▸ **TASK REQUIREMENTS**
Spot each line in the data below containing "spécifiques" and copy it.

====== RECORDS FOR THIS EXERCISE ======

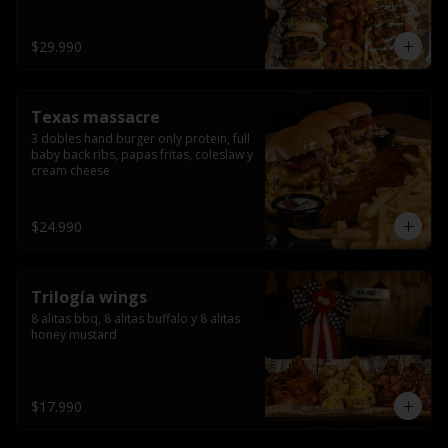
ribs.
$29.990
Texas massacre
3 dobles hand burger only protein, full 
baby back ribs, papas fritas, coleslaw y 
cream cheese
$24.990
Trilogía wings
8 alitas bbq, 8 alitas buffalo y 8 alitas 
honey mustard
$17.990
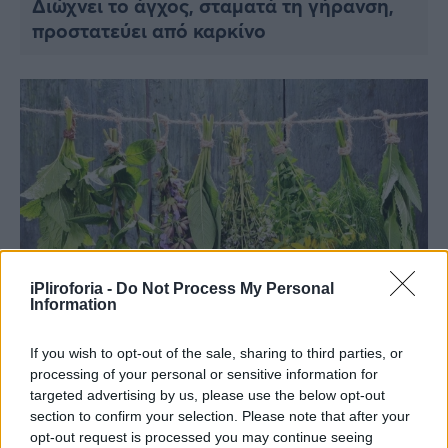
Διώχνει το άγχος, σταματά τη γήρανση,
Viral
προστατεύει από καρκίνο
Κουζίνα
Ζώδια
Pet
Πίστη
iPliroforia -
Do Not Process My Personal
Information
ΥΓΕΙΑ
If you wish to opt-out of the sale, sharing to third parties, or
Προστατεύει την καρδιά, ρίχνει την πίεση
processing of your personal or sensitive information for
και τη χοληστερόλη – Το αρχαίο βότανο
targeted advertising by us, please use the below opt-out
που έχουμε υποτιμήσει
section to confirm your selection. Please note that after your
opt-out request is processed you may continue seeing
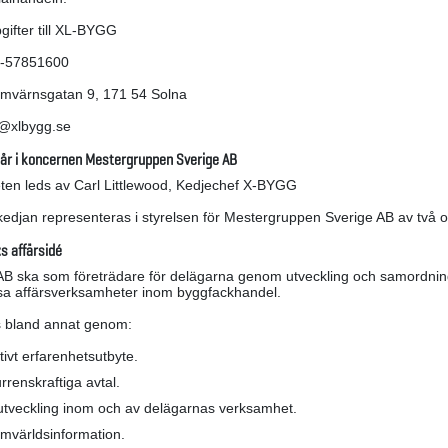
gifter till XL-BYGG
8-57851600
mvärnsgatan 9, 171 54 Solna
o@xlbygg.se
år i koncernen Mestergruppen Sverige AB
en leds av Carl Littlewood, Kedjechef X-BYGG
djan representeras i styrelsen för Mestergruppen Sverige AB av två or
s affärsidé
 ska som företrädare för delägarna genom utveckling och samordning 
sa affärsverksamheter inom byggfackhandel.
 bland annat genom:
tivt erfarenhetsutbyte.
renskraftiga avtal.
 utveckling inom och av delägarnas verksamhet.
mvärldsinformation.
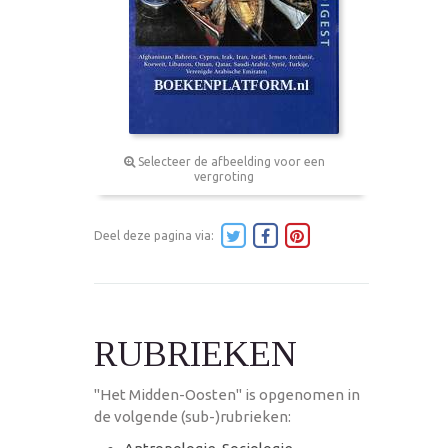
Selecteer de afbeelding voor een
vergroting
Deel deze pagina via:
RUBRIEKEN
"Het Midden-Oosten" is opgenomen in
de volgende (sub-)rubrieken:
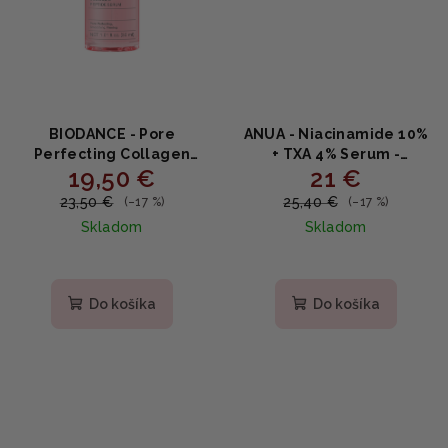
BIODANCE - Pore
ANUA - Niacinamide 10%
Perfecting Collagen
+ TXA 4% Serum -
19,50 €
21 €
Peptide Serum - Sérum
Rozjasňujúce sérum s
na zjemnenie pórov s
niacínamidom a
23,50 €
25,40 €
(–17 %)
(–17 %)
kolagénom a peptidmi
kyselinou tranexamovou
Skladom
Skladom
30ml
30ml
Priemerné
hodnotenie
produktu
Do košíka
Do košíka
je
4,9
z
5
hviezdičiek.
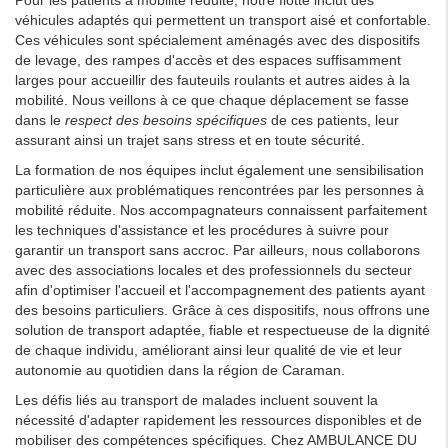
Pour les patients à mobilité réduite, notre flotte inclut des
véhicules adaptés qui permettent un transport aisé et confortable.
Ces véhicules sont spécialement aménagés avec des dispositifs
de levage, des rampes d'accès et des espaces suffisamment
larges pour accueillir des fauteuils roulants et autres aides à la
mobilité. Nous veillons à ce que chaque déplacement se fasse
dans le
respect des besoins spécifiques
de ces patients, leur
assurant ainsi un trajet sans stress et en toute sécurité.
La formation de nos équipes inclut également une sensibilisation
particulière aux problématiques rencontrées par les personnes à
mobilité réduite. Nos accompagnateurs connaissent parfaitement
les techniques d'assistance et les procédures à suivre pour
garantir un transport sans accroc. Par ailleurs, nous collaborons
avec des associations locales et des professionnels du secteur
afin d'optimiser l'accueil et l'accompagnement des patients ayant
des besoins particuliers. Grâce à ces dispositifs, nous offrons une
solution de transport adaptée, fiable et respectueuse de la dignité
de chaque individu, améliorant ainsi leur qualité de vie et leur
autonomie au quotidien dans la région de Caraman.
Les défis liés au transport de malades incluent souvent la
nécessité d'adapter rapidement les ressources disponibles et de
mobiliser des compétences spécifiques. Chez AMBULANCE DU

======

▸ **RESULT OF THIS TASK**
respect des besoins spécifiques
mobiliser des compétences spécifiques. Chez AMBULANCE DU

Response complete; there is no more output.